_Exercise brief_:
Copy out verbatim, from the entries below, the lines starting at the one containing "Unless required by" and ending at the one containing "WITHOUT WARRANTIES OR", including both.

_Data shown_:
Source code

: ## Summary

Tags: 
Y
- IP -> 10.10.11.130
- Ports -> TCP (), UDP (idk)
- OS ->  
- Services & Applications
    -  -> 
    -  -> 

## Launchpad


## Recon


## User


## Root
...
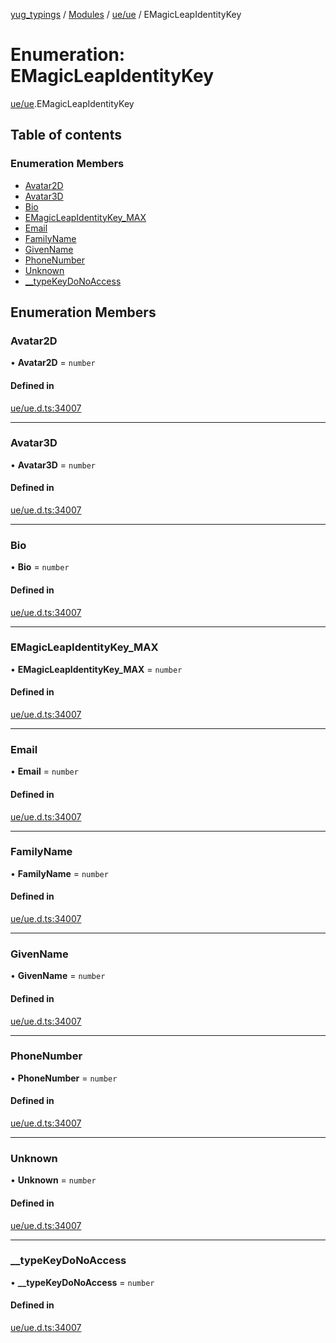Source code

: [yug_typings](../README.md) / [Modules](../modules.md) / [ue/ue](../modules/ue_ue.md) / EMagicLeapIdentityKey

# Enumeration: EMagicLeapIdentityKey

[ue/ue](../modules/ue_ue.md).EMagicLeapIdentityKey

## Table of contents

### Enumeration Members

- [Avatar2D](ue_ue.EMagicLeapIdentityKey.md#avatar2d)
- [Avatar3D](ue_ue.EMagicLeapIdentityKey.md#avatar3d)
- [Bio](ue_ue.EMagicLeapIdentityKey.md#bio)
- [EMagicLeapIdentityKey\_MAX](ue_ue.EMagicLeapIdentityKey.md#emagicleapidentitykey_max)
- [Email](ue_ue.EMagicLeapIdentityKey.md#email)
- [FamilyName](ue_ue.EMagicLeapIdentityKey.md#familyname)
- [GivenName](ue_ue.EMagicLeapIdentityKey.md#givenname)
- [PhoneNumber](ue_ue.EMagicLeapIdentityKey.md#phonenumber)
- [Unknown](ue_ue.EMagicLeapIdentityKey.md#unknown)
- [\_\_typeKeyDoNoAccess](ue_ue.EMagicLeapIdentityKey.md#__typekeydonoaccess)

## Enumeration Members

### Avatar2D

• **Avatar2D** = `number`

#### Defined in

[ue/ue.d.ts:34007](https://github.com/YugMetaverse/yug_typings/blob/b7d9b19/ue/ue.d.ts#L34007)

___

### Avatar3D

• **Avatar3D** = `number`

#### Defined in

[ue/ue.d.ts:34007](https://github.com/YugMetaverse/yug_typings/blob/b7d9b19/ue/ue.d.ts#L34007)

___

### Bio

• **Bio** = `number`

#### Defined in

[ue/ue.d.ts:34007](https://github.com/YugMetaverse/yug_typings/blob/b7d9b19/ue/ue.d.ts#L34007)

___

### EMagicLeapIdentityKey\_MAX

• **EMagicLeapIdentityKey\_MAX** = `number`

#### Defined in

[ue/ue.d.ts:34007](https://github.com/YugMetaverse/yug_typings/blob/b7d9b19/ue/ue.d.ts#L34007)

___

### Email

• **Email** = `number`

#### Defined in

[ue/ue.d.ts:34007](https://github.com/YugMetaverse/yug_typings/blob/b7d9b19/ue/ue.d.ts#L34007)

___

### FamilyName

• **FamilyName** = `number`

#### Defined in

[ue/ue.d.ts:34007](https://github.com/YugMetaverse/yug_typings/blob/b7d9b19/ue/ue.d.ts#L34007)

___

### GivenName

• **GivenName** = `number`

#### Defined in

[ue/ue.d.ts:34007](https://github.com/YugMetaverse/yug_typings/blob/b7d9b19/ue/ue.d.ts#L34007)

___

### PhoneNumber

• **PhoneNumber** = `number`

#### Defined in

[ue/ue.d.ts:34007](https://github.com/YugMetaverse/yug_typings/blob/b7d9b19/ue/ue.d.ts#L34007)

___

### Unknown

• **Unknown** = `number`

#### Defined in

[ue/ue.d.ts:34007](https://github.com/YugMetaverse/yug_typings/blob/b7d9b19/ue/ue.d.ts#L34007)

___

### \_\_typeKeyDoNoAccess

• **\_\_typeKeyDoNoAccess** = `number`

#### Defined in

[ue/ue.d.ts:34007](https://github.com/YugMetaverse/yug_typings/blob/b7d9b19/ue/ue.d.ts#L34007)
* * *
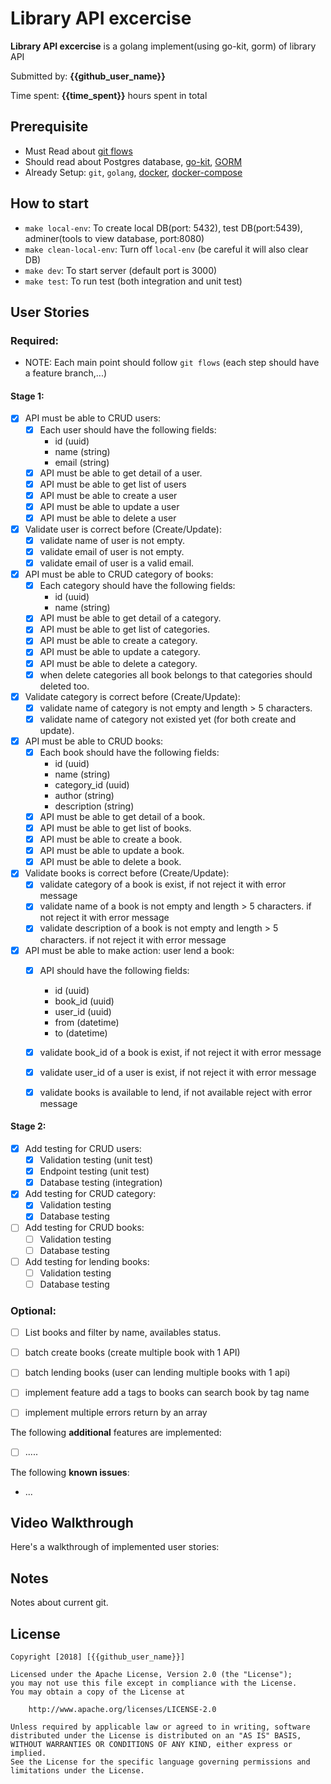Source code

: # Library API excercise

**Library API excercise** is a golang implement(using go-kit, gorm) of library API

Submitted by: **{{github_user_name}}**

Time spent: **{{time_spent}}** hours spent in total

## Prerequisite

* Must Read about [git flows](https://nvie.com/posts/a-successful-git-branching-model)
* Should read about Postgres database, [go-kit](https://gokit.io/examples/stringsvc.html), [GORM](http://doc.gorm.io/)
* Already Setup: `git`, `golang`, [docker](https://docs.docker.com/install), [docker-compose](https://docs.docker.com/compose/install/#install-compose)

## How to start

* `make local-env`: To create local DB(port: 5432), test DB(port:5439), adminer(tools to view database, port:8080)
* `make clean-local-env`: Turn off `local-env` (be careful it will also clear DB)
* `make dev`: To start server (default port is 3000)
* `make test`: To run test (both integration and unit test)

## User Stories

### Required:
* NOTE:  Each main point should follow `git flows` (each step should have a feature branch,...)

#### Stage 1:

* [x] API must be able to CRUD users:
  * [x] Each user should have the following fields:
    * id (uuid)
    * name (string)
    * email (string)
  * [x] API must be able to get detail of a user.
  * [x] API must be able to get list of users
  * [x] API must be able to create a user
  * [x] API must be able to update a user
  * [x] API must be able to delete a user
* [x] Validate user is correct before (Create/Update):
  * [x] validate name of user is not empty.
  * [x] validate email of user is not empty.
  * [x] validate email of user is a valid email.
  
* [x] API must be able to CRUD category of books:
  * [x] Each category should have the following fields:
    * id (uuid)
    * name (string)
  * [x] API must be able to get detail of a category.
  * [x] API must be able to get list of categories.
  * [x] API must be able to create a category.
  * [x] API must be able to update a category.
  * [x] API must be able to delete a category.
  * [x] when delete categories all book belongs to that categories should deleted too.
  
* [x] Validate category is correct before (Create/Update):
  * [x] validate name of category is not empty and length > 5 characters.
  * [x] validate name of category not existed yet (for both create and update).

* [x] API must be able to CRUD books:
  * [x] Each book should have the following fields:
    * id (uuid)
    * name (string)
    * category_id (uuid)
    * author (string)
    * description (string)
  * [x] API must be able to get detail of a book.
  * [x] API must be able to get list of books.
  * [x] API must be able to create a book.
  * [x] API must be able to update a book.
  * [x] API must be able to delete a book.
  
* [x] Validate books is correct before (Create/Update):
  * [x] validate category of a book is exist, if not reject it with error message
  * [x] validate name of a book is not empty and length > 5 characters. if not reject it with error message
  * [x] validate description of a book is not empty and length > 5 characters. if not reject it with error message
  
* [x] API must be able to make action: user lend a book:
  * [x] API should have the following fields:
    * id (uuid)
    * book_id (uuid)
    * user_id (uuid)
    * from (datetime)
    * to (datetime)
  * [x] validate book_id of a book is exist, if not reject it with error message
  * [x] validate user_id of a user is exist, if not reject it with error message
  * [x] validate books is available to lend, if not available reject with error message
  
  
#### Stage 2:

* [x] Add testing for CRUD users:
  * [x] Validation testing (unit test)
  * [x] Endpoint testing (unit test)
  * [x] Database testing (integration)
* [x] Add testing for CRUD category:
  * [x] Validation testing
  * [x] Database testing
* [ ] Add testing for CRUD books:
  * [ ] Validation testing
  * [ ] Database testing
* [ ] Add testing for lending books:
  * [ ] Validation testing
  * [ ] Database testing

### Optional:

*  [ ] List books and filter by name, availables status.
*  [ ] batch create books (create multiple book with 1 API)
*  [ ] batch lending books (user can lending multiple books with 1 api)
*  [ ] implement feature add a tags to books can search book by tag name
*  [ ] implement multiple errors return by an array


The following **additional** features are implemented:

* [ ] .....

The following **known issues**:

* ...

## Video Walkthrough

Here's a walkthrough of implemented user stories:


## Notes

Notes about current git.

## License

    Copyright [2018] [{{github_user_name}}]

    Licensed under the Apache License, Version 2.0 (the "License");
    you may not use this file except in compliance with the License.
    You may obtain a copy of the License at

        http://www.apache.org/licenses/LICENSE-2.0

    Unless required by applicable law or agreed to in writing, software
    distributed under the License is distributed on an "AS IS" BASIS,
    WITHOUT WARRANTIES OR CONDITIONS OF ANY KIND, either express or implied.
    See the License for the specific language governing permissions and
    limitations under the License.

_Result of this task_:
    Unless required by applicable law or agreed to in writing, software
    distributed under the License is distributed on an "AS IS" BASIS,
    WITHOUT WARRANTIES OR CONDITIONS OF ANY KIND, either express or implied.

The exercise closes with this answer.